Where should England play Leah Williamson?

Where should England play Leah Williamson?

In April, Arsenal’s Leah Williamson was announced as the next captain of the England national team. She had worn the armband before, but now it was made official. To the surprise of many, Williamson was little more than a squad player under Phil Neville, but Sarina Wiegman set her stall out early, emphasising Williamson’s importance to the team as she inherited the armband from Steph Houghton.

Arsenal managing to convince Williamson to extend her contract was seen as just as important for their future as extending superstar striker Vivianne Miedema’s, so well regarded is the new England skipper. Aside from being an uncompromising defender, Williamson’s ability on the ball is second to none, and her willingness to look for progressive passes, or carry the ball into midfield, makes her an exceptionally important player for both club and country.

A versatile footballer, Williamson was a midfielder earlier in her career and, since starting regularly under Wiegman, she has often found herself featuring in the middle of the park for England. While there’s no doubting that her presence in the side greatly increases England’s football betting odds, the question on everyone’s lips is whether she should feature in the centre of defence, or in midfield.

Chelsea’s Millie Bright and Manchester City’s Alex Greenwood have been the defensive partnership that Wiegman has opted for most often. The pair are in their late 20s, and are experienced internationals. Millie Bright’s distribution has improved over time, lessening the loss of Williamson from the defence, while Greenwood’s transformation in recent years from left-back to centre-back has gone as well as could be hoped, with the Man City defender looking a natural fit.

The strong partnership of Bright and Greenwood suggests that playing Williamson in midfield is the right approach, it’s been difficult for England to find the right balance in midfield. Wiegman tends to operate with a pair that play relatively deep, with a more attacking midfielder further forward.

The most natural partner for Williamson looks to be Kiera Walsh. At 25, the Man City midfielder is the same age as Williamson, and they know each other well after coming through England youth squads together. The duo look to be Wiegman’s default choice, although there are concerns in some quarters that the partnership is a little too defensive, with England essentially lining up with two more defensively-minded midfielders.

While Walsh offers a threat going forward, England are finding it difficult to find a truly dynamic midfield partnership, often settling for a stable base that doesn’t offer too much in attack, with a reliance on the likes of Ella Toone further forward to link play and support the attack.

Jill Scott is England’s most natural option to offer the midfield more dynamism but, now 35 years old, she’s likely too old to be considered as a key player in the middle of the park. In truth, if England had a natural partnership in midfield, as they do at the back, then Williamson would find it harder to break into the midfield, and Wiegman would likely look at breaking up her defensive pairing.

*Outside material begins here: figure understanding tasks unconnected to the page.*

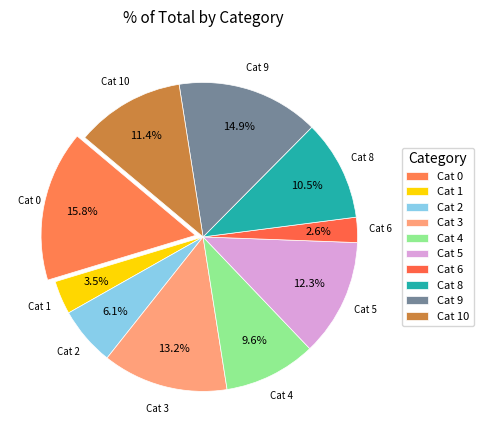

Rank the categories by value from highest to lowest.

0, 9, 3, 5, 10, 8, 4, 2, 1, 6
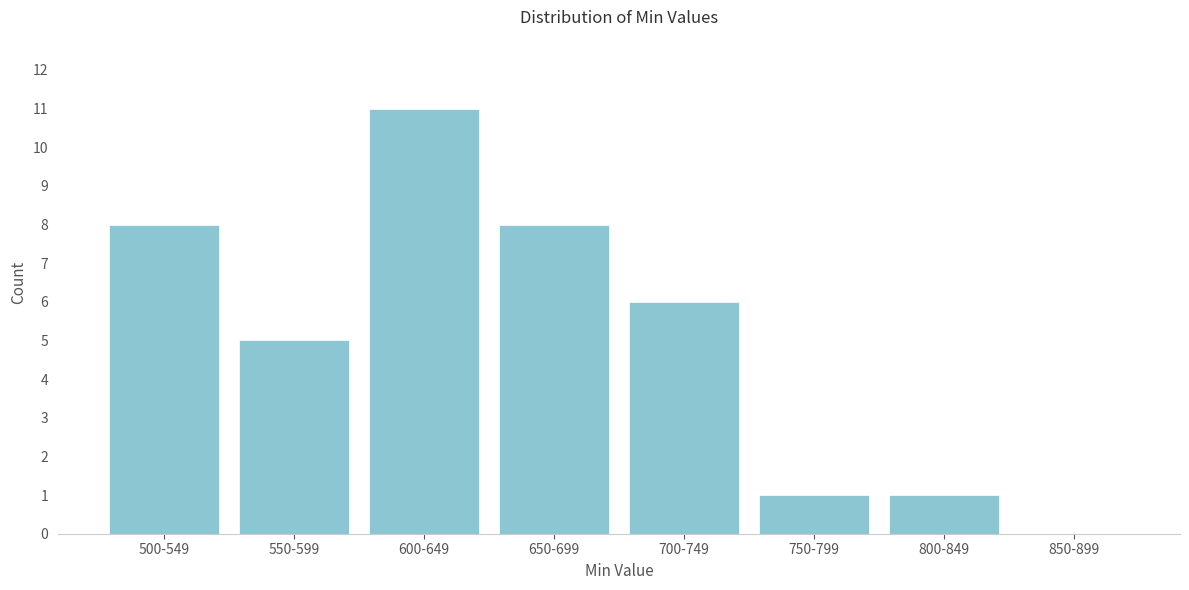

Reading left to right, what are all the values shown in this chart?

500-549=8	550-599=5	600-649=11	650-699=8	700-749=6	750-799=1	800-849=1	850-899=0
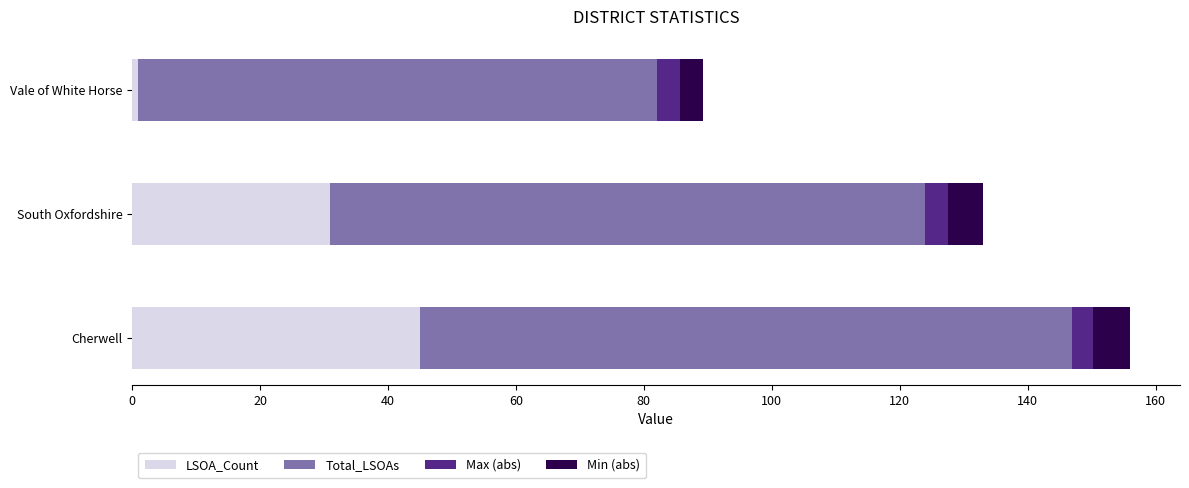

Is it true that LSOA_Count equals 50.8 at South Oxfordshire?

False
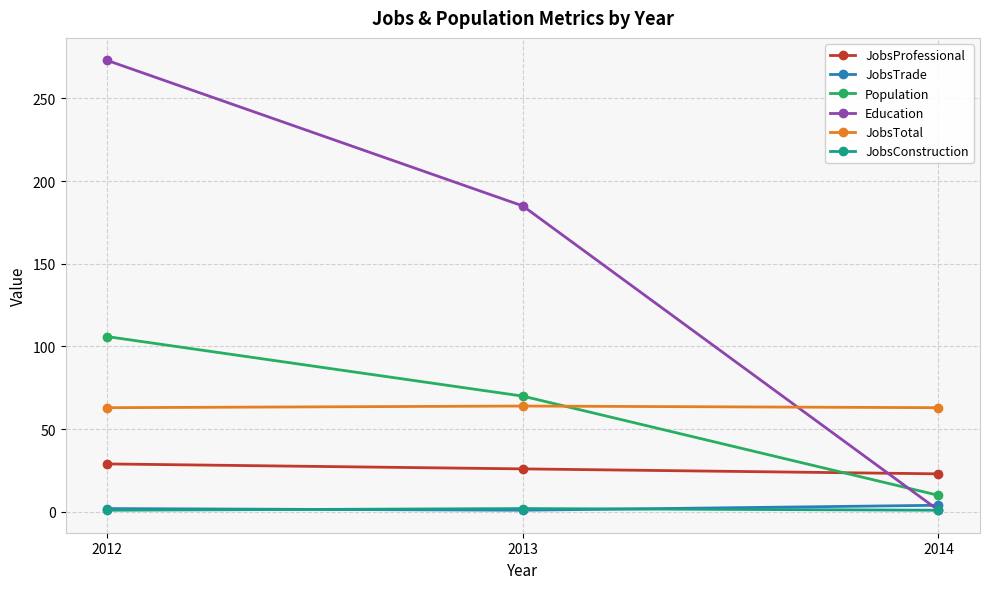

At which label does Population reach its peak?

2012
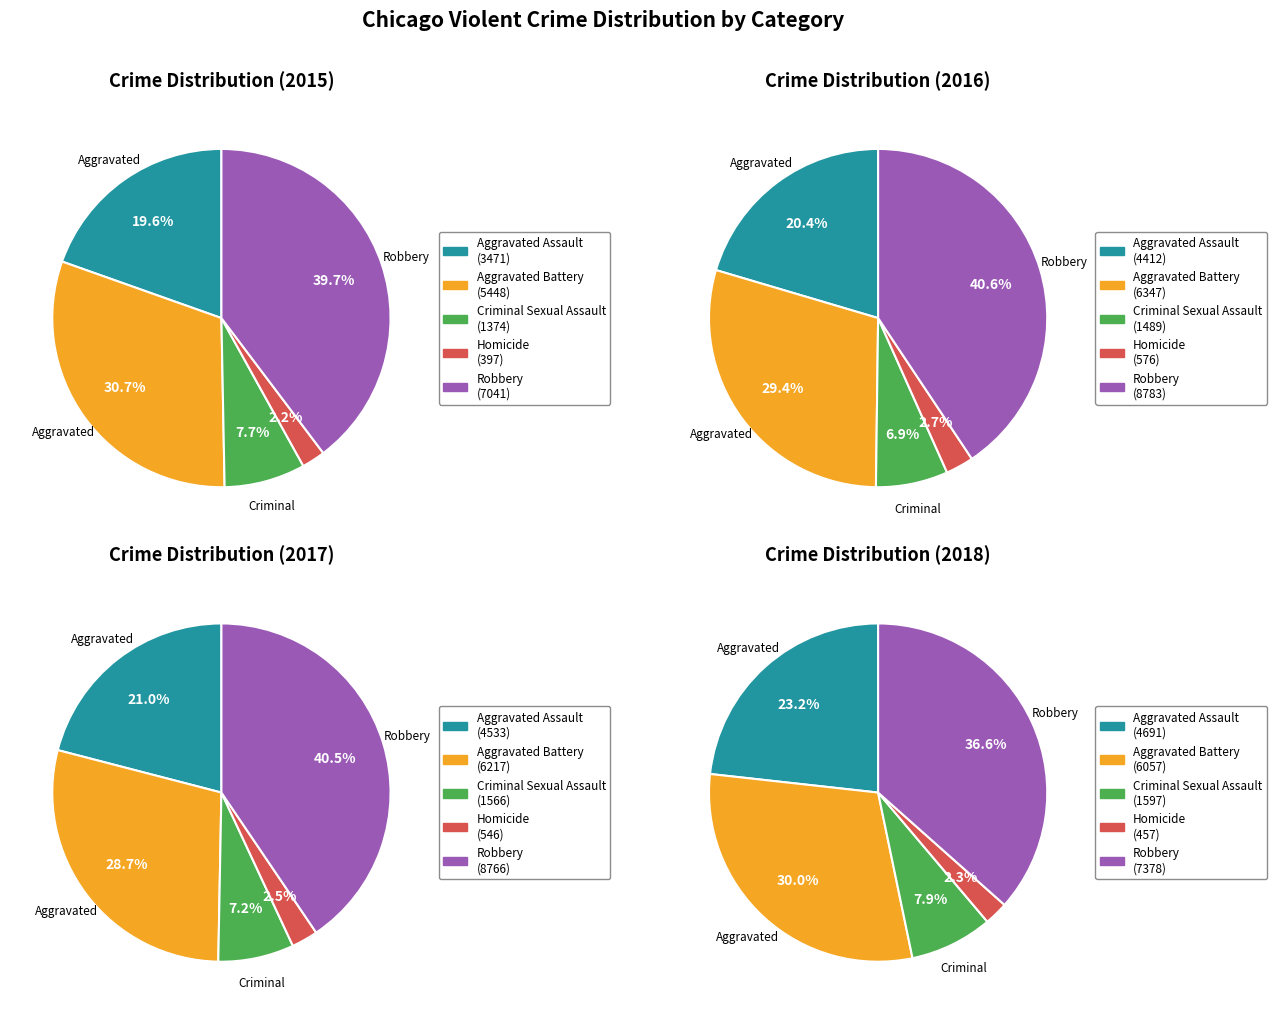

What is the largest slice in the pie chart?

Robbery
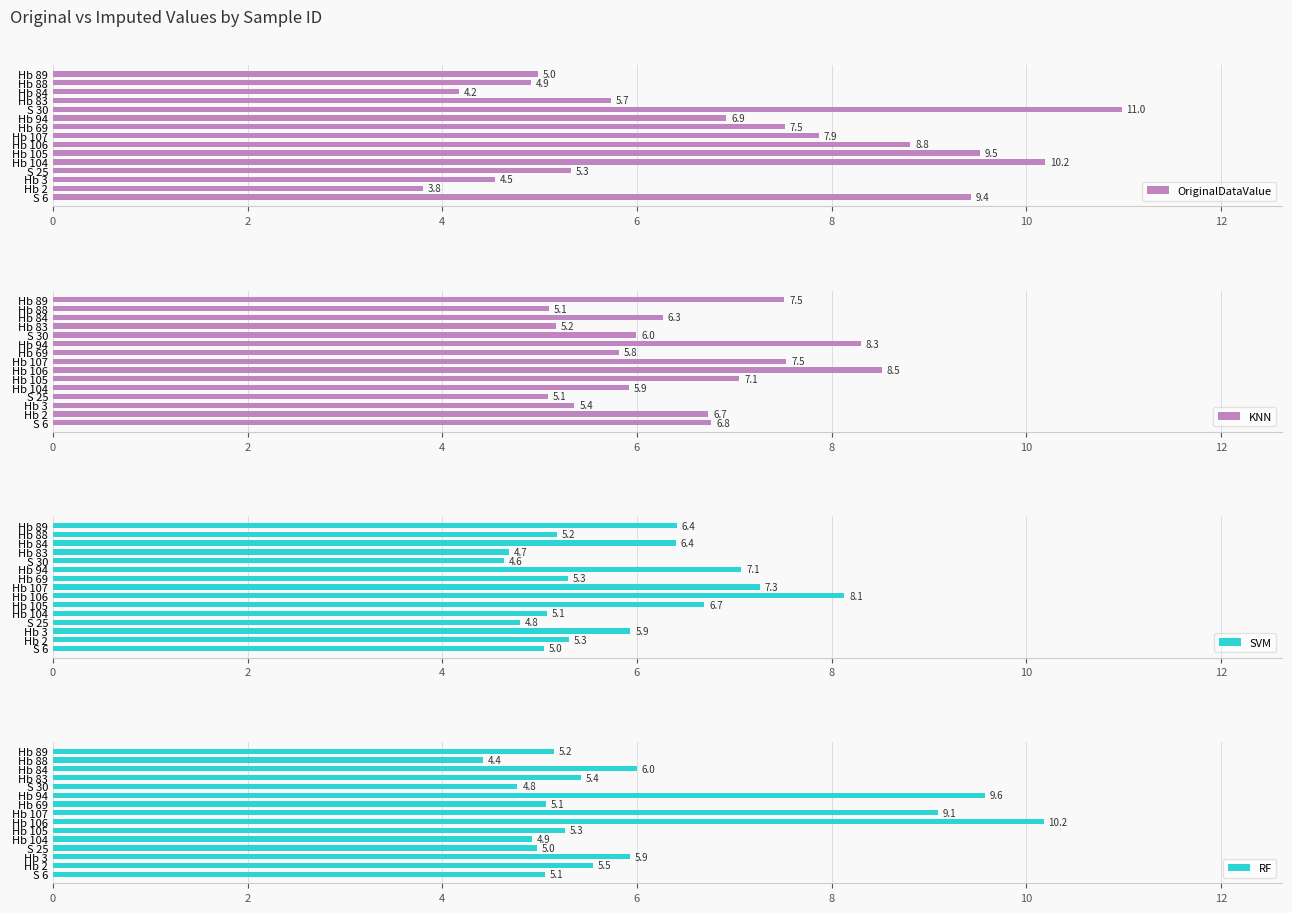

Rank the categories by OriginalDataValue value from lowest to highest.

Hb 2, Hb 84, Hb 3, Hb 88, Hb 89, S 25, Hb 83, Hb 94, Hb 69, Hb 107, Hb 106, S 6, Hb 105, Hb 104, S 30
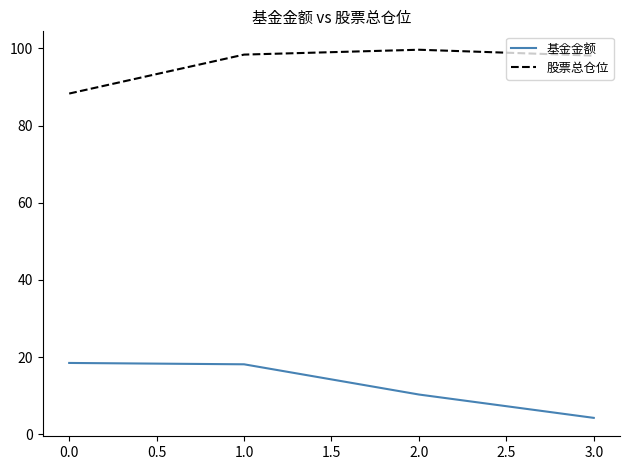

What is the approximate value of 基金金额 at 1.0?

18.1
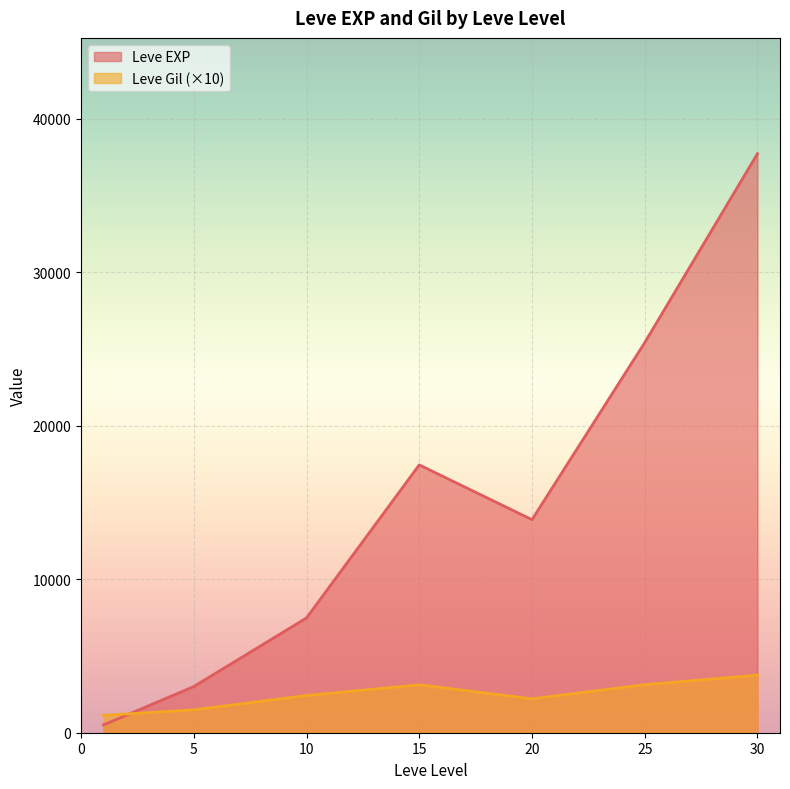

Is the value of Leve Gil at 15 greater than the value of Leve EXP at 25?

No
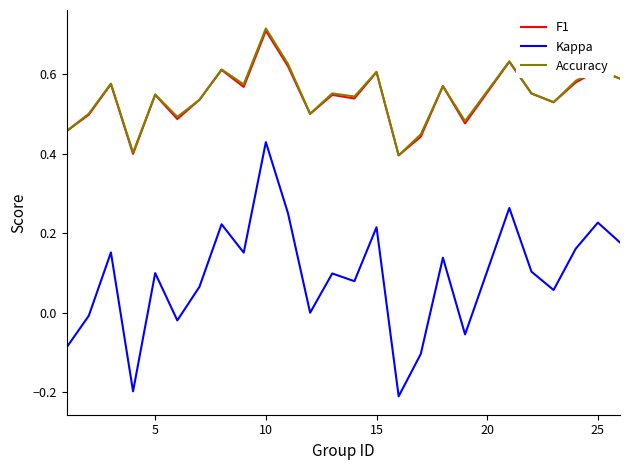

What is the smallest value displayed?

-0.2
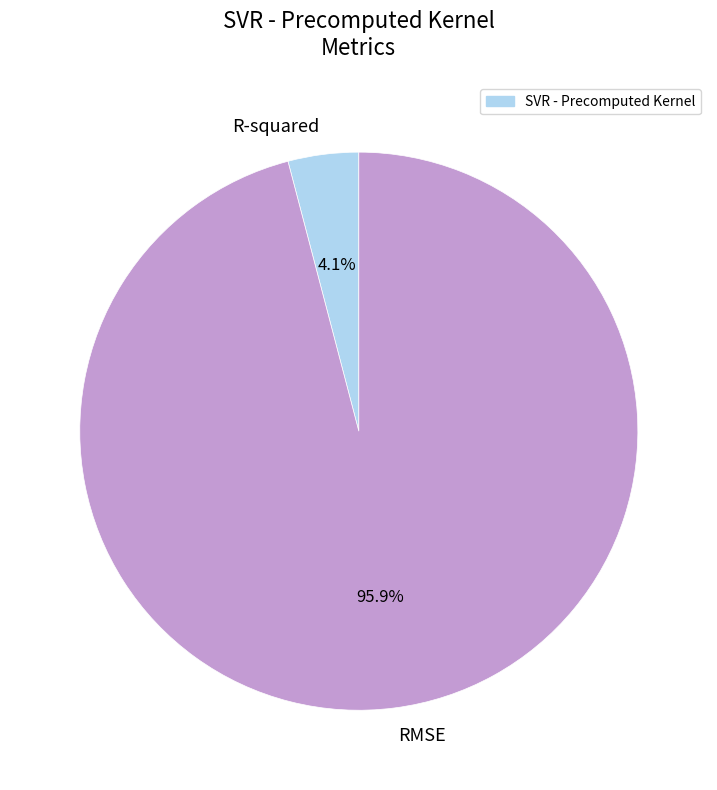

Do R-squared and RMSE together represent more than half of the pie?

Yes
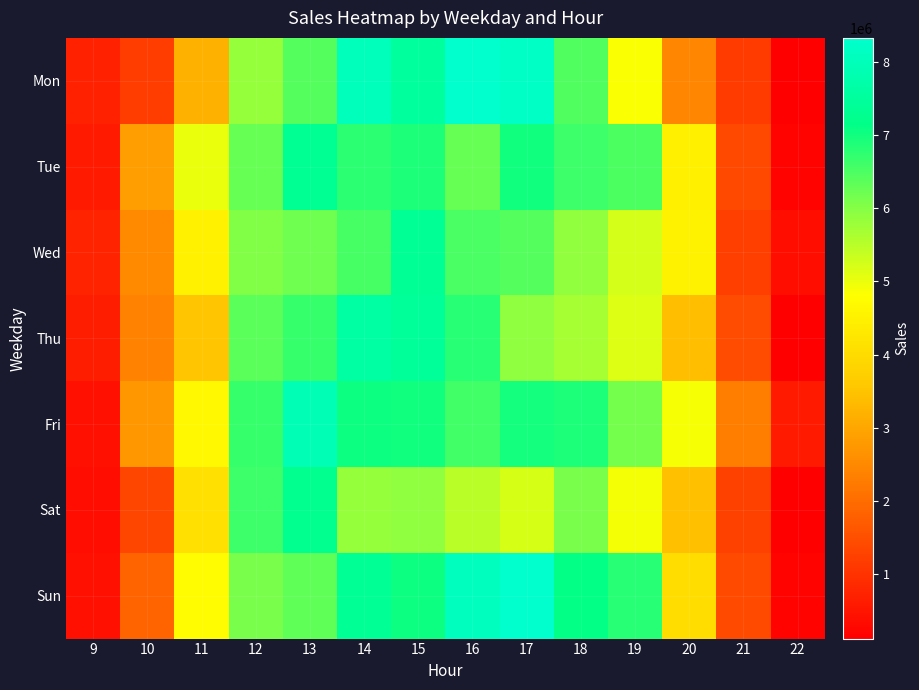

Rank the series by their maximum value, from lowest to highest.

Sat, Tue, Wed, Thu, Fri, Sun, Mon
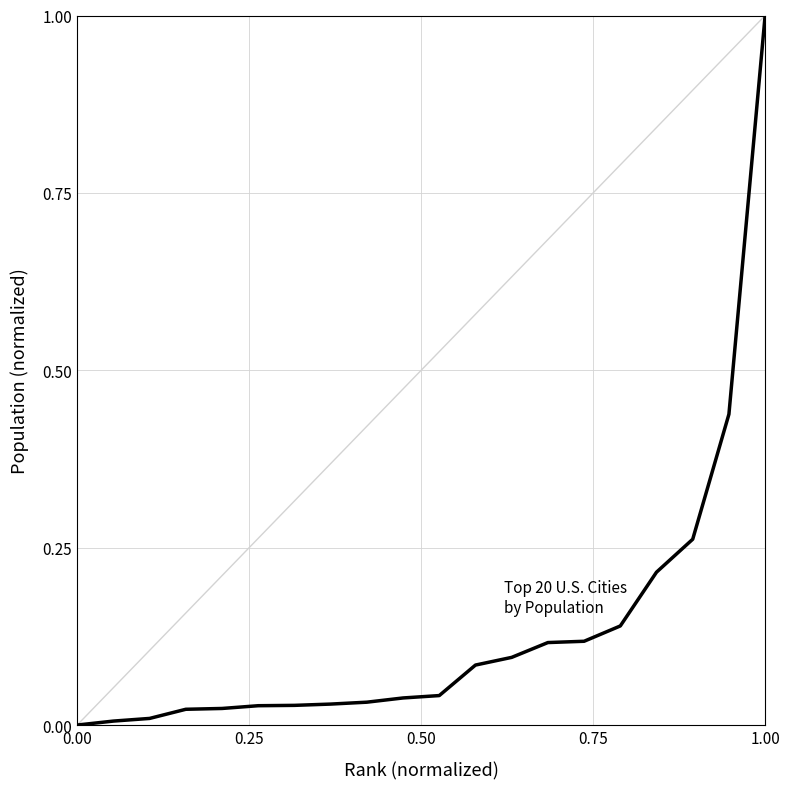

What is the difference between the maximum and minimum values?

1.0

But, with no real combination standing out, it makes sense for Wiegman to put Williamson in the centre of the park, and build around one of her key players in midfield. The pairing of Williamson and Walsh should make England difficult to play through, and the duo’s work rate means they’re able to shield the defence effectively. Perhaps the area of the pitch where England look weakest, Wiegman’s decision to play Williamson further forward could be crucial in making sure that England are able to control the midfield.